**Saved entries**
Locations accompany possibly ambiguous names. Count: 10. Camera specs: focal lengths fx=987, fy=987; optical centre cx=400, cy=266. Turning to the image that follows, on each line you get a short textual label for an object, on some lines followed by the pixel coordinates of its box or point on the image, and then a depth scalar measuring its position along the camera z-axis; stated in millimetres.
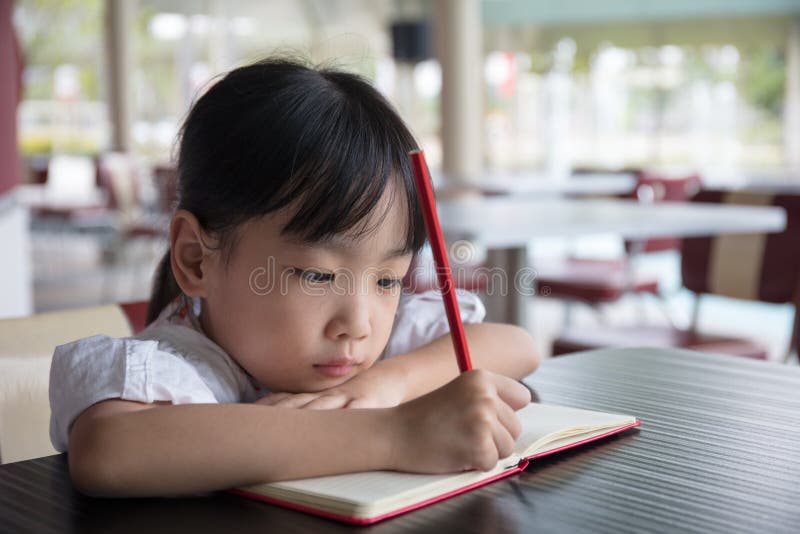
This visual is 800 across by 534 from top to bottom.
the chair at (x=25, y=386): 983
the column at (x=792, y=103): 8836
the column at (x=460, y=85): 4949
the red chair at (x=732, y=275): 2402
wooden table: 574
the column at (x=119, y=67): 8422
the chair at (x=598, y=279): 3309
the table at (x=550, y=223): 2350
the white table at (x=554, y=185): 4824
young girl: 643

**What is needed**
Nothing but the lines from the one holding "the chair at (x=598, y=279): 3309" to the end of the entries should be returned, each exactly as it stands.

**Your solution**
the chair at (x=598, y=279): 3309
the table at (x=550, y=223): 2350
the white table at (x=554, y=185): 4824
young girl: 643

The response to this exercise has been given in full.